GP educator leads King’s Birthday honours

Matt Woodley

11/06/2024 4:58:11 PM

Six GPs, including a number of former RACGP Award winners, have been recognised for their contributions to general practice and the community.

Janice Bell
Dr Janice Bell was named a Member of the Order of Australia in the General Division. (Image: Supplied)
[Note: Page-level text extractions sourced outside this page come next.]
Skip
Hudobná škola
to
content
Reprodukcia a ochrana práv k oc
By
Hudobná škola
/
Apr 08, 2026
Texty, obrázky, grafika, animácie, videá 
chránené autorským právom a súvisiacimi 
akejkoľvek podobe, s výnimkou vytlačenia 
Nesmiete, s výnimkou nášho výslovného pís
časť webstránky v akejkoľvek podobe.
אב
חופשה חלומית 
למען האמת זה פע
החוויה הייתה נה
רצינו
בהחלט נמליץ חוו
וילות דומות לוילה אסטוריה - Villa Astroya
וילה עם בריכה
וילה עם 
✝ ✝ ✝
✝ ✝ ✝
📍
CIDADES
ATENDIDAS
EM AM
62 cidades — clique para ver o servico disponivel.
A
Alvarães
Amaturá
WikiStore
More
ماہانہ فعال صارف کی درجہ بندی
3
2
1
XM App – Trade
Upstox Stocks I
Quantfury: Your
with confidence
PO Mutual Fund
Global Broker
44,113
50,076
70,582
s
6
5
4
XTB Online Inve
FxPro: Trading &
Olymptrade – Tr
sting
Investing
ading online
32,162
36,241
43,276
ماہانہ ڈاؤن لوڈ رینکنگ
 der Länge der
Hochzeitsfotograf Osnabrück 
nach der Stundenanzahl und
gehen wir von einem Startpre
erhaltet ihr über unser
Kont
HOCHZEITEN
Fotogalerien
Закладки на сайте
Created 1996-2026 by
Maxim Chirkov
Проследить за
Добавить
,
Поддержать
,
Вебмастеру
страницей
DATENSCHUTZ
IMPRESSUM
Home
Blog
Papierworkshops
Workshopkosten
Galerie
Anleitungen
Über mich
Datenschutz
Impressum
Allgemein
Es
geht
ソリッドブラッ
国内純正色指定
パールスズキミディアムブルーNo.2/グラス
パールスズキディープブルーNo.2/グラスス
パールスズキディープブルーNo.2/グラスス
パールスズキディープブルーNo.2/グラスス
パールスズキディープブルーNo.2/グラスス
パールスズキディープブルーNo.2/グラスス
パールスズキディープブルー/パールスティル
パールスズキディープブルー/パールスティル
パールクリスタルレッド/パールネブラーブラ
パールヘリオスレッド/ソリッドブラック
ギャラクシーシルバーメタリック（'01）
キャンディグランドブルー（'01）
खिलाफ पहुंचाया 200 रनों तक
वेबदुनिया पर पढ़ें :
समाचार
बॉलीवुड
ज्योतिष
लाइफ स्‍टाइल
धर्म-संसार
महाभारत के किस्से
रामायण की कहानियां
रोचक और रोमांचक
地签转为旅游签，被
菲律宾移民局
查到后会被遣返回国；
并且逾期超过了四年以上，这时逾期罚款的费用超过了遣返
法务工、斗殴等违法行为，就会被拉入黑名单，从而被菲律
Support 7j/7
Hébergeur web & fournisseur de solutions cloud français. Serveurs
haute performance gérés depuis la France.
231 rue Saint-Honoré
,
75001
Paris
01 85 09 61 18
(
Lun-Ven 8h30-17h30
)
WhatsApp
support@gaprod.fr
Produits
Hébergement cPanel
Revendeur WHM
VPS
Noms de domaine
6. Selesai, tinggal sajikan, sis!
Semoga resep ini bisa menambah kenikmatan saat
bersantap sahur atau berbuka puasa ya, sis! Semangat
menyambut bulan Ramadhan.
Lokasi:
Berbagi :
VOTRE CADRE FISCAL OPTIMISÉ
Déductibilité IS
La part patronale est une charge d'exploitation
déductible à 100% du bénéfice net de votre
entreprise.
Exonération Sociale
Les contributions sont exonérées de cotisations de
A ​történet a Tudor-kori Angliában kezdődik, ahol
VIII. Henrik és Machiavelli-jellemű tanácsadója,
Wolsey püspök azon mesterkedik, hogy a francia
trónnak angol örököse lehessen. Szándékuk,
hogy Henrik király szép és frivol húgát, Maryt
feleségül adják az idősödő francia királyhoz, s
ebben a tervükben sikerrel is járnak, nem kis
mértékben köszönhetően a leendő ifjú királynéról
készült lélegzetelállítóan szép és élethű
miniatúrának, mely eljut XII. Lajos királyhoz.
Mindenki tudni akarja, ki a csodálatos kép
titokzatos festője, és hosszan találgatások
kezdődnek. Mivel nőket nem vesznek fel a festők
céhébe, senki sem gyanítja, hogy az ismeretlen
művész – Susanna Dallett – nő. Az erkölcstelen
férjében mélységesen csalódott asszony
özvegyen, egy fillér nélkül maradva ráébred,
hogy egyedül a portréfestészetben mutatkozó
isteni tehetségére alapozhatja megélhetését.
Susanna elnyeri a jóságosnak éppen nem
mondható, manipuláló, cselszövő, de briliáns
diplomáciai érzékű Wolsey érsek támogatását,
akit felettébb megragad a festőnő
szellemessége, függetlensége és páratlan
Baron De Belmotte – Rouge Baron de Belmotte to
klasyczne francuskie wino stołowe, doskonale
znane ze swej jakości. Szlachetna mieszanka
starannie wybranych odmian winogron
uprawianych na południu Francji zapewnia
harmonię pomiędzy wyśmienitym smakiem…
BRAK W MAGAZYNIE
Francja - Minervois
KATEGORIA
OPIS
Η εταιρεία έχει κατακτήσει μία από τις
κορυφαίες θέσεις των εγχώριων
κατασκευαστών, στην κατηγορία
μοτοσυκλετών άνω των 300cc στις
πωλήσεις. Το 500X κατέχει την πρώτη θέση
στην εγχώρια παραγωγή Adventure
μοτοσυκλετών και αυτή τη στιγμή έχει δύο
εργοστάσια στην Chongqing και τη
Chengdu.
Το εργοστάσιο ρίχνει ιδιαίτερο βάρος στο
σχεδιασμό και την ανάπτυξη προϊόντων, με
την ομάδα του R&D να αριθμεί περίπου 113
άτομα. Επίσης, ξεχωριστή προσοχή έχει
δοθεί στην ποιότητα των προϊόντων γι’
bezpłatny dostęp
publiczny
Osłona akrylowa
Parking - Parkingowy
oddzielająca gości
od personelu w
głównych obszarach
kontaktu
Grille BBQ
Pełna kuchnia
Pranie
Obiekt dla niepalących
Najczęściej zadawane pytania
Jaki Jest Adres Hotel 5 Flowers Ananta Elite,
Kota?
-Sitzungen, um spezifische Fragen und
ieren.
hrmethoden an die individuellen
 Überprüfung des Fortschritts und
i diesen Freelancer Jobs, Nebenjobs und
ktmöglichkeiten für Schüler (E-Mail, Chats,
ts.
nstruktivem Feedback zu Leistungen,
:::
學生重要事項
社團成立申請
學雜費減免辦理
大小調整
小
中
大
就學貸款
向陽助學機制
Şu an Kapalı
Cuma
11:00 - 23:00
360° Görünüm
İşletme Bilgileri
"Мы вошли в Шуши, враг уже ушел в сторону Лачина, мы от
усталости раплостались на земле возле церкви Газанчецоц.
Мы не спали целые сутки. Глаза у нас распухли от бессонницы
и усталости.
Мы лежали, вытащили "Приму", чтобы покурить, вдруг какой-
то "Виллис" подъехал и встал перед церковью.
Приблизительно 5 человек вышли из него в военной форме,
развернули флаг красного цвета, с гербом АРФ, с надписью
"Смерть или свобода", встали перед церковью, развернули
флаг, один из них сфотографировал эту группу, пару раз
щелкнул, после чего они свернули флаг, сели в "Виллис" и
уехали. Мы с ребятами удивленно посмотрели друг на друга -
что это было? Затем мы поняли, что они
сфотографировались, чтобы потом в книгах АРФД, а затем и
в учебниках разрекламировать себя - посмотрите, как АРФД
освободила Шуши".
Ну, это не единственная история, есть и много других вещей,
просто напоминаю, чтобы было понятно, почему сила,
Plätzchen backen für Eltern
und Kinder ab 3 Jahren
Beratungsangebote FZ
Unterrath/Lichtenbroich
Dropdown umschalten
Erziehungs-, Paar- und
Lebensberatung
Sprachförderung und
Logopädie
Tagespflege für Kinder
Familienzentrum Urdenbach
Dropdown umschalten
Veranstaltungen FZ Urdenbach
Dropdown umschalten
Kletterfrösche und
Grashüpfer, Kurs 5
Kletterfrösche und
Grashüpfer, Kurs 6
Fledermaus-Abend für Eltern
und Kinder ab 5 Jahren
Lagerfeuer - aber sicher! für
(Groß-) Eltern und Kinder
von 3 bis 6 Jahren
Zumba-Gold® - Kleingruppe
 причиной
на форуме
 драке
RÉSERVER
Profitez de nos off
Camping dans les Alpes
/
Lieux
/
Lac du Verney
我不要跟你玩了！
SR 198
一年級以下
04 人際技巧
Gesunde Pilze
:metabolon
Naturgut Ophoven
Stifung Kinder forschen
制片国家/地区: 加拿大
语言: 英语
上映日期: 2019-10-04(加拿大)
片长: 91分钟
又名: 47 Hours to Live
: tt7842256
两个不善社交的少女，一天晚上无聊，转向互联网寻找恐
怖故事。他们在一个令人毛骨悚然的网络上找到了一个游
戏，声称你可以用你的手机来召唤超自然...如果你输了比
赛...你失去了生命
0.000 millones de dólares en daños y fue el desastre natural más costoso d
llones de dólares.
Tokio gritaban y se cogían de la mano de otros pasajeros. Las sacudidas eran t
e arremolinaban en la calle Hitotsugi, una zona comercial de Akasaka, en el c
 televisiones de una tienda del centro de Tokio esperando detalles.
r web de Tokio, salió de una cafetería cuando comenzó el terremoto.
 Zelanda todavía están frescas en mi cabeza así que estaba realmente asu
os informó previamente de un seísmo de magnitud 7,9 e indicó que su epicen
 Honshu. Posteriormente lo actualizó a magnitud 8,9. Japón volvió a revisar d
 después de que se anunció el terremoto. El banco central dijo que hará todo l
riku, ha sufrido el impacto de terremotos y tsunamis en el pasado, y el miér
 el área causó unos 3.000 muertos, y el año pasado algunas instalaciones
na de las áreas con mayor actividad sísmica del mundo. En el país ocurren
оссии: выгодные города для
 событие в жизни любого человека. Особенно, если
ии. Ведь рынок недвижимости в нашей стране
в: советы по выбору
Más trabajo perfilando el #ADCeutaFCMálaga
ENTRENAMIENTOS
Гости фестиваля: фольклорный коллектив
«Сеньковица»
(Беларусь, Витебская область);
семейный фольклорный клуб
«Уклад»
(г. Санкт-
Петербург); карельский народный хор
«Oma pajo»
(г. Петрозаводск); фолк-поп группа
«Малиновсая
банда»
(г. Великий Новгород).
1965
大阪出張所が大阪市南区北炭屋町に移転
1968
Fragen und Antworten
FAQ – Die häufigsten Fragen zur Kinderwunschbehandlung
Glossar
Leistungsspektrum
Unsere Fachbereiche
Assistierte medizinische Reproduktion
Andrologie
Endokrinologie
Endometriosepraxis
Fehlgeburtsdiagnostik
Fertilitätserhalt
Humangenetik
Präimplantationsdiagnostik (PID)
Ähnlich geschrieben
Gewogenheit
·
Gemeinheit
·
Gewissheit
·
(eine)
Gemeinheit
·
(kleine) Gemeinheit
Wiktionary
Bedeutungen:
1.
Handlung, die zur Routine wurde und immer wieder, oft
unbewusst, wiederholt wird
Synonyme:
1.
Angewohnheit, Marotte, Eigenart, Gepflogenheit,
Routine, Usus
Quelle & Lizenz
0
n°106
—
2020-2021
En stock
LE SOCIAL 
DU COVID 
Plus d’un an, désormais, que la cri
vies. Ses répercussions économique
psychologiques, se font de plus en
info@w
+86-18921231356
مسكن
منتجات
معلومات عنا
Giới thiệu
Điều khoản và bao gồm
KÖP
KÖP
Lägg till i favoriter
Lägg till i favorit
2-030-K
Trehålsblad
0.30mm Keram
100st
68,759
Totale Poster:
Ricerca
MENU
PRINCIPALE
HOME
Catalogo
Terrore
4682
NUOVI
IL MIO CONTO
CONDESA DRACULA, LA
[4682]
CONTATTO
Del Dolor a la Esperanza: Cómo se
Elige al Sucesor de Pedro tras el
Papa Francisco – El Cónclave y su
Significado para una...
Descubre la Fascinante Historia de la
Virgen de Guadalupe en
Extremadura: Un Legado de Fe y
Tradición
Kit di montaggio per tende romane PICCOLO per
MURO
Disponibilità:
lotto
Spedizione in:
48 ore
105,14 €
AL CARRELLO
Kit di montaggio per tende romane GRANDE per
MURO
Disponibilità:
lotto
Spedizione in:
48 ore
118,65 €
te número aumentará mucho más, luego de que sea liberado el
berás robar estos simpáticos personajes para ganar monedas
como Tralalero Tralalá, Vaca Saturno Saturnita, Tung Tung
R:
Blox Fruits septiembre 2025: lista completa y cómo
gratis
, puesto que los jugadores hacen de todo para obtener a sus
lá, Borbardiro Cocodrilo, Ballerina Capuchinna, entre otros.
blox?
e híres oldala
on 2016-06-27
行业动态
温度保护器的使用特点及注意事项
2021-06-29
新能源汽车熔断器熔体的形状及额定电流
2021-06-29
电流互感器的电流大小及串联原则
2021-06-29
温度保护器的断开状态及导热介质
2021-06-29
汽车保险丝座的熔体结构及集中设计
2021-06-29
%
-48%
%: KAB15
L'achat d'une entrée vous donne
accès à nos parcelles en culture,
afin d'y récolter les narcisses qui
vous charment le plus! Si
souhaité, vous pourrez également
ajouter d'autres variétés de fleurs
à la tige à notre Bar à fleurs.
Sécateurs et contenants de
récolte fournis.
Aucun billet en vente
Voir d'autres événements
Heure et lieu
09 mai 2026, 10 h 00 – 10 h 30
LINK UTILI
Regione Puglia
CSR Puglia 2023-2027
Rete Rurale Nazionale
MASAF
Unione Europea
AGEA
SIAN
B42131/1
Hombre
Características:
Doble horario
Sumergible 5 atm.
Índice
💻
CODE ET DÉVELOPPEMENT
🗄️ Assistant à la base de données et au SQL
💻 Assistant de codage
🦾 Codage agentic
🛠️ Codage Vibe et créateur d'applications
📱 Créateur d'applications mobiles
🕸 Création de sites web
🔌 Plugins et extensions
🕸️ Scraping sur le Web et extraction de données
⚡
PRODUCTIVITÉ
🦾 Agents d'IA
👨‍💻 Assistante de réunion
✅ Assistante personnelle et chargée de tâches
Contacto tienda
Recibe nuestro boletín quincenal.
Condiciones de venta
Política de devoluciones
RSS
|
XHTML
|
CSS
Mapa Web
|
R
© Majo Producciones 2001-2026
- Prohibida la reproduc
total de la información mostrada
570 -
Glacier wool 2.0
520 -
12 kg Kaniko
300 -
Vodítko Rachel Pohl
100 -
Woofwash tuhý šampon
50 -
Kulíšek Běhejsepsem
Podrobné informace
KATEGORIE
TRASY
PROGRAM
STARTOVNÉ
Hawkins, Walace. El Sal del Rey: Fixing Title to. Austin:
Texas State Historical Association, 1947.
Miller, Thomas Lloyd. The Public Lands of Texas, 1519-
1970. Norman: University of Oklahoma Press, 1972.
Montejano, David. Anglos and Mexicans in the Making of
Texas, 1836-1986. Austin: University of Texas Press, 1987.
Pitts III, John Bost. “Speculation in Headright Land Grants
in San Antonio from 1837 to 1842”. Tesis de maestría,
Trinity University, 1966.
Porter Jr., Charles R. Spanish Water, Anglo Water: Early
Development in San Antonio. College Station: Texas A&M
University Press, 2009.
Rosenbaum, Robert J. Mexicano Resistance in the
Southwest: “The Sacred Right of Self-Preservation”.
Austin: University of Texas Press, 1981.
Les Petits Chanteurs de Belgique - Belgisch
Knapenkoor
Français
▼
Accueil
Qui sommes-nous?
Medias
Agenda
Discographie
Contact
The contribution GPs make to Australian society has again been put on display as part of this year’s King’s Birthday celebrations.
The half-a-dozen honourees joined nearly 490 others in being rewarded for the outstanding achievements and service, with Governor-General David Hurley also noting the diversity represented on the 2024 Honour Roll.
‘Through today’s recognition we shine a light on their efforts, the impact they have and the difference they make,’ he said.
‘On behalf of all Australians, I thank recipients for their service and congratulate them on their recognition.’
Member of the Order of Australia (AM) in the General Division
Dr Janice Bell, WA
For significant service to general practice medicine, as well as medical education and training.
Aside from heading up Western Australian General Practice Education and Training for 20 years (2004–23), Dr Bell has also held numerous positions with the RACGP and AMA, and received the prestigious Rose-Hunt Award in 2011.
She told newsGP being nominated for the honour filled her with surprise, humility, and gratitude.
‘I will never forget their anonymous generosity and goodwill in so doing,’ Dr Bell said. 
‘I would stress, however, that … individual awards in truth recognise the many others standing behind and in front of the one so chosen.
‘When I presented the regional training provider [Australian General Practice Training] AGPT Program handover at the last transition workshop … it was my CEO colleagues standing behind me, and long-time colleagues in front of me in the audience, that made the handing over such a solemn and gracious celebration of all we had achieved, and for all that now lay in college hands.’ 
She also described the AM as being ‘emblematic’ of the respect and recognition for regionalised general practice rural generalist training, and its undertaking to deliver safe, high-quality healthcare where it is needed most.
‘This is a mission well advanced but far from complete, especially for our remote communities,’ Dr Bell said.
‘I am proud to have been so involved in the journey, along with so many standing behind and in front of me now.’ 
Dr Beres Woodhead, Qld
For significant service to general practice medicine, particularly in board leadership roles, and to the community.
Dr Woodhead has a long history of involvement in healthcare leadership roles, including with the RACGP, AMA, and MDA National. Another former Rose-Hunt Award recipient, her contributions to the medical community spanned more than 40 years.
Medal of the Order of Australia (OAM) in the General Division
Dr Penny Browne, NSW
For service to medicine as a GP.
A senior staff specialist at Hornsby-Brooklyn General Practice Unit and Bungee Bidgel Aboriginal Health Clinic since 1990, Dr Browne is also a current GP supervisor and was a director from 1994–2014. She was also employed as Avant Mutual’s Chief Medical Officer from 2015–22, and named the RACGP’s NSW GP Supervisor of the Year in 2018.

Penny-Browne-article.pngDr Penny Browne received an OAM for service to medicine as a GP. (Image: Supplied)
While grateful to be personally recognised, Dr Browne told newsGP she is particularly excited to see general practice highlighted in the awards.
‘I really genuinely feel honoured, and I’m delighted that general practice has recognised in this way,’ she said.
‘It’s not just for myself, but it’s for the whole of general practice.’
Dr Browne said there are three elements of her career that she is ‘most proud of’.
‘One is my passion for GP education and trying to inspire the next generation of GPs,’ she said.
‘Another is my work in quality and safety with Avant … [and] the third one I’m also passionate about is doctors’ health.
‘It’s really important that we as doctors support each other in what is quite a stressful and difficult career.’
Dr Chi Wing Lai, ACT
For service to medicine as a GP, and to the community.
In addition to a general practice career spanning more than 50 years (1967–2022), Dr Lai was a lecturer at ANU Medical School and co-founder of the Cambodian-based Sophan Kith Education Fund.
Dr Stephen Alan Langford, WA
For service to medicine, to rural health, and to medical education.
A member of the Royal Flying Doctor Service for more than 35 years (1983–2018), Dr Langford is also a published author and an RACGP Life Member. He served in the Royal Australian Navy Reserves from 1981–2020.
Dr Anh Nguyen, WA
For service to the Vietnamese community of Western Australia.
Dr Nguyen, a GP at Bulwer Medical Centre since 1990, has been involved in a host of local and Vietnamese community programs and projects. He is currently Vice President of the Vietnamese Community in Australia.